**Required action:**
Please quote only the lines that start at the one with "先介绍下协议栈 object 指针内容：" and go on to the last line of the data, both ends kept.

Source texts of formatted documents
'''
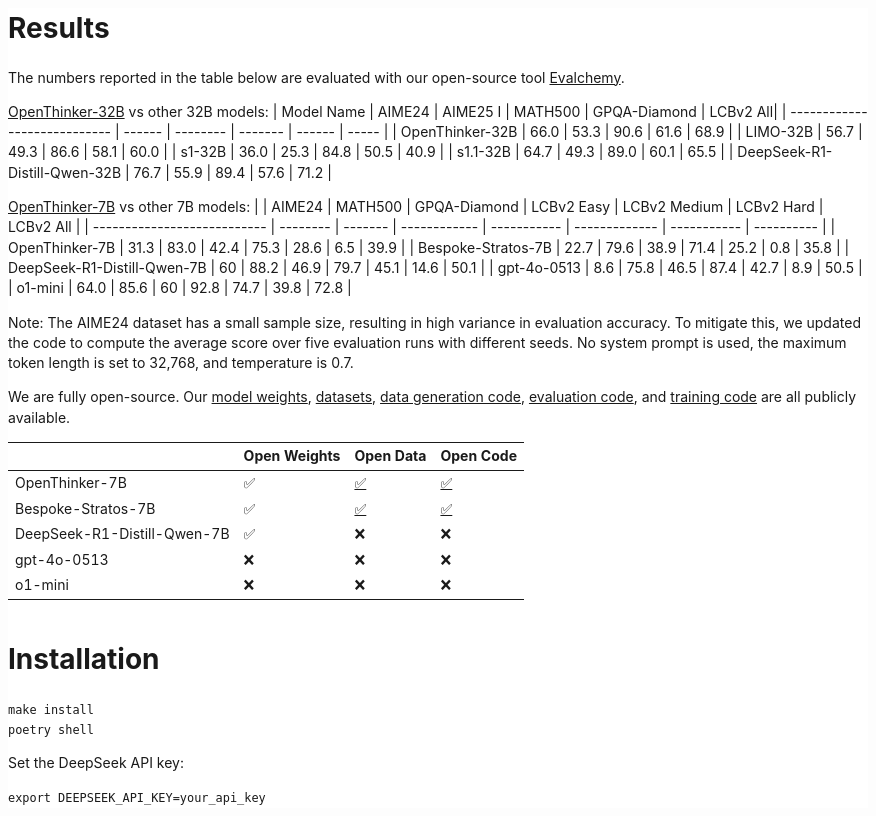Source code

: # Results
The numbers reported in the table below are evaluated with our open-source tool [Evalchemy](https://github.com/mlfoundations/Evalchemy).

[OpenThinker-32B](https://huggingface.co/open-thoughts/OpenThinker-32B) vs other 32B models:
| Model Name                   |  AIME24 | AIME25 I | MATH500 | GPQA-Diamond | LCBv2 All|
| ---------------------------- | ------ | -------- | ------- | ------ | ----- |
| OpenThinker-32B              |  66.0   | 53.3     | 90.6    | 61.6   | 68.9  |
| LIMO-32B                     |  56.7   | 49.3     | 86.6    | 58.1   | 60.0  |
| s1-32B                       |  36.0   | 25.3     | 84.8    | 50.5   | 40.9  |
| s1.1-32B                     |  64.7   | 49.3     | 89.0    | 60.1   | 65.5  |
| DeepSeek-R1-Distill-Qwen-32B |  76.7   | 55.9     | 89.4    | 57.6   | 71.2  |

[OpenThinker-7B](https://huggingface.co/open-thoughts/OpenThinker-7B) vs other 7B models:
|                             | AIME24   | MATH500 | GPQA-Diamond | LCBv2 Easy  | LCBv2 Medium  | LCBv2 Hard  | LCBv2 All  |
| --------------------------- | -------- | ------- | ------------ | ----------- | ------------- | ----------- | ---------- |
| OpenThinker-7B              | 31.3     | 83.0    | 42.4         | 75.3        | 28.6          | 6.5         | 39.9       |
| Bespoke-Stratos-7B          | 22.7     | 79.6    | 38.9         | 71.4        | 25.2          | 0.8         | 35.8       |
| DeepSeek-R1-Distill-Qwen-7B | 60       | 88.2    | 46.9         | 79.7        | 45.1          | 14.6        | 50.1       |
| gpt-4o-0513                 | 8.6      | 75.8    | 46.5         | 87.4        | 42.7          | 8.9         | 50.5       |
| o1-mini                     | 64.0     | 85.6    | 60           | 92.8        | 74.7          | 39.8        | 72.8       |

Note: The AIME24 dataset has a small sample size, resulting in high variance in evaluation accuracy. To mitigate this, we updated the code to compute the average score over five evaluation runs with different seeds. No system prompt is used, the maximum token length is set to 32,768, and temperature is 0.7.

We are fully open-source. Our [model weights](https://huggingface.co/open-thoughts), [datasets](https://huggingface.co/open-thoughts), [data generation code](https://github.com/open-thoughts/open-thoughts), [evaluation code](https://github.com/mlfoundations/Evalchemy), and [training code](https://github.com/hiyouga/LLaMA-Factory) are all publicly available. 

|  | Open Weights | Open Data | Open Code | 
|--|--------------|-----------| --------- |
|OpenThinker-7B|✅|[✅](https://huggingface.co/datasets/open-thoughts/OpenThoughts-114k)|[✅](https://github.com/open-thoughts/open-thoughts) |
|Bespoke-Stratos-7B|✅|[✅](https://huggingface.co/datasets/bespokelabs/Bespoke-Stratos-17k)|[✅](https://github.com/bespokelabsai/curator/tree/main/examples/bespoke-stratos-data-generation)|
|DeepSeek-R1-Distill-Qwen-7B|✅|❌|❌|
|gpt-4o-0513|❌|❌|❌|❌|
|o1-mini|❌|❌|❌|❌|

# Installation
```
make install
poetry shell
```
Set the DeepSeek API key:
```
export DEEPSEEK_API_KEY=your_api_key
```
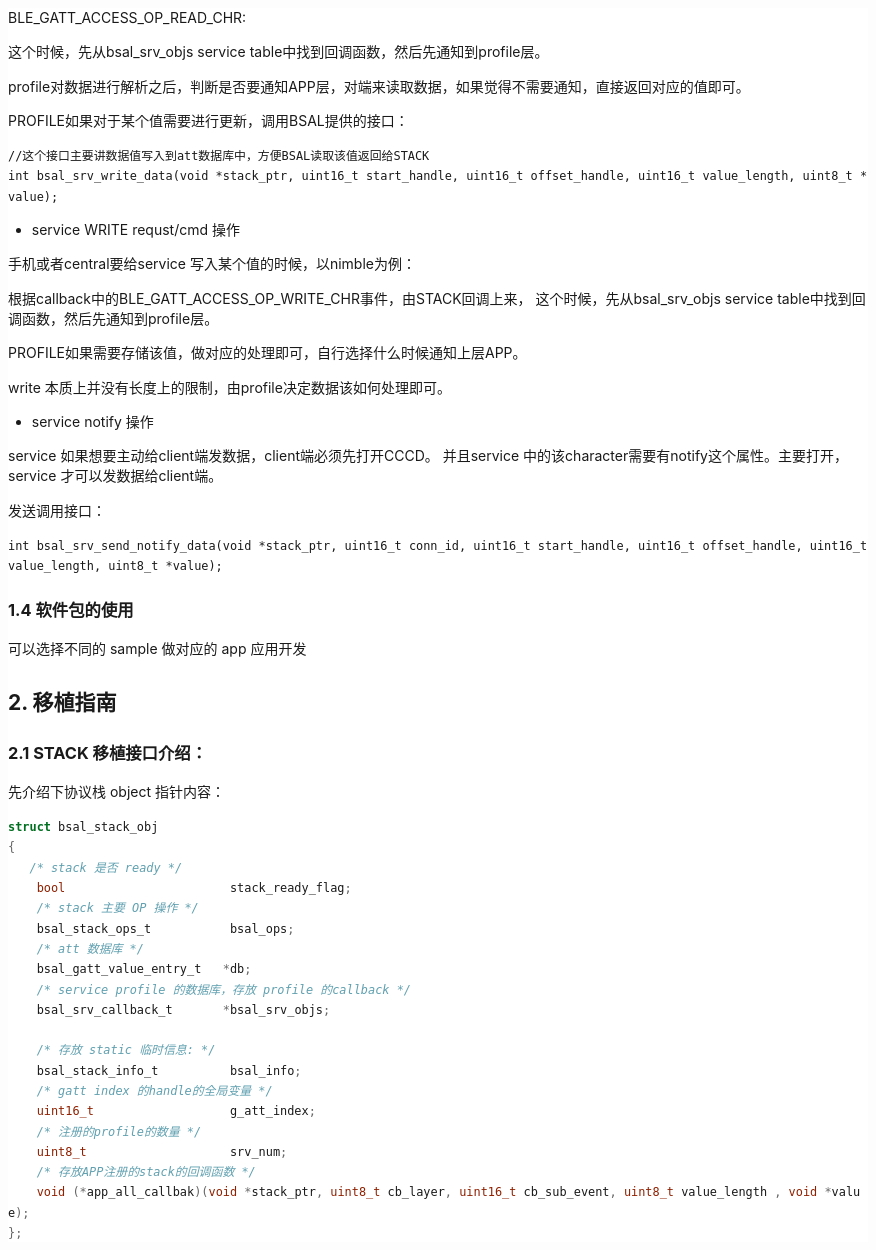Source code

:BLE_GATT_ACCESS_OP_READ_CHR:

这个时候，先从bsal_srv_objs service table中找到回调函数，然后先通知到profile层。

profile对数据进行解析之后，判断是否要通知APP层，对端来读取数据，如果觉得不需要通知，直接返回对应的值即可。

PROFILE如果对于某个值需要进行更新，调用BSAL提供的接口：

```
//这个接口主要讲数据值写入到att数据库中，方便BSAL读取该值返回给STACK
int bsal_srv_write_data(void *stack_ptr, uint16_t start_handle, uint16_t offset_handle, uint16_t value_length, uint8_t *value);
```

- service WRITE requst/cmd 操作

手机或者central要给service 写入某个值的时候，以nimble为例：

根据callback中的BLE_GATT_ACCESS_OP_WRITE_CHR事件，由STACK回调上来，
这个时候，先从bsal_srv_objs service table中找到回调函数，然后先通知到profile层。

PROFILE如果需要存储该值，做对应的处理即可，自行选择什么时候通知上层APP。

write 本质上并没有长度上的限制，由profile决定数据该如何处理即可。

- service notify 操作

service 如果想要主动给client端发数据，client端必须先打开CCCD。 并且service 中的该character需要有notify这个属性。主要打开，service 才可以发数据给client端。

发送调用接口：

```
int bsal_srv_send_notify_data(void *stack_ptr, uint16_t conn_id, uint16_t start_handle, uint16_t offset_handle, uint16_t value_length, uint8_t *value);
```

### 1.4 软件包的使用

可以选择不同的 sample 做对应的 app 应用开发

## 2. 移植指南

### 2.1 STACK 移植接口介绍：

先介绍下协议栈 object 指针内容：

```c
struct bsal_stack_obj
{
   /* stack 是否 ready */
    bool                       stack_ready_flag;
    /* stack 主要 OP 操作 */
    bsal_stack_ops_t           bsal_ops;
    /* att 数据库 */
    bsal_gatt_value_entry_t   *db;
    /* service profile 的数据库，存放 profile 的callback */
    bsal_srv_callback_t       *bsal_srv_objs;

    /* 存放 static 临时信息: */
    bsal_stack_info_t          bsal_info;
    /* gatt index 的handle的全局变量 */
    uint16_t                   g_att_index;
    /* 注册的profile的数量 */
    uint8_t                    srv_num;
    /* 存放APP注册的stack的回调函数 */
    void (*app_all_callbak)(void *stack_ptr, uint8_t cb_layer, uint16_t cb_sub_event, uint8_t value_length , void *value);
};
```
'''
**Answer to this problem:**
先介绍下协议栈 object 指针内容：

```c
struct bsal_stack_obj
{
   /* stack 是否 ready */
    bool                       stack_ready_flag;
    /* stack 主要 OP 操作 */
    bsal_stack_ops_t           bsal_ops;
    /* att 数据库 */
    bsal_gatt_value_entry_t   *db;
    /* service profile 的数据库，存放 profile 的callback */
    bsal_srv_callback_t       *bsal_srv_objs;

    /* 存放 static 临时信息: */
    bsal_stack_info_t          bsal_info;
    /* gatt index 的handle的全局变量 */
    uint16_t                   g_att_index;
    /* 注册的profile的数量 */
    uint8_t                    srv_num;
    /* 存放APP注册的stack的回调函数 */
    void (*app_all_callbak)(void *stack_ptr, uint8_t cb_layer, uint16_t cb_sub_event, uint8_t value_length , void *value);
};
```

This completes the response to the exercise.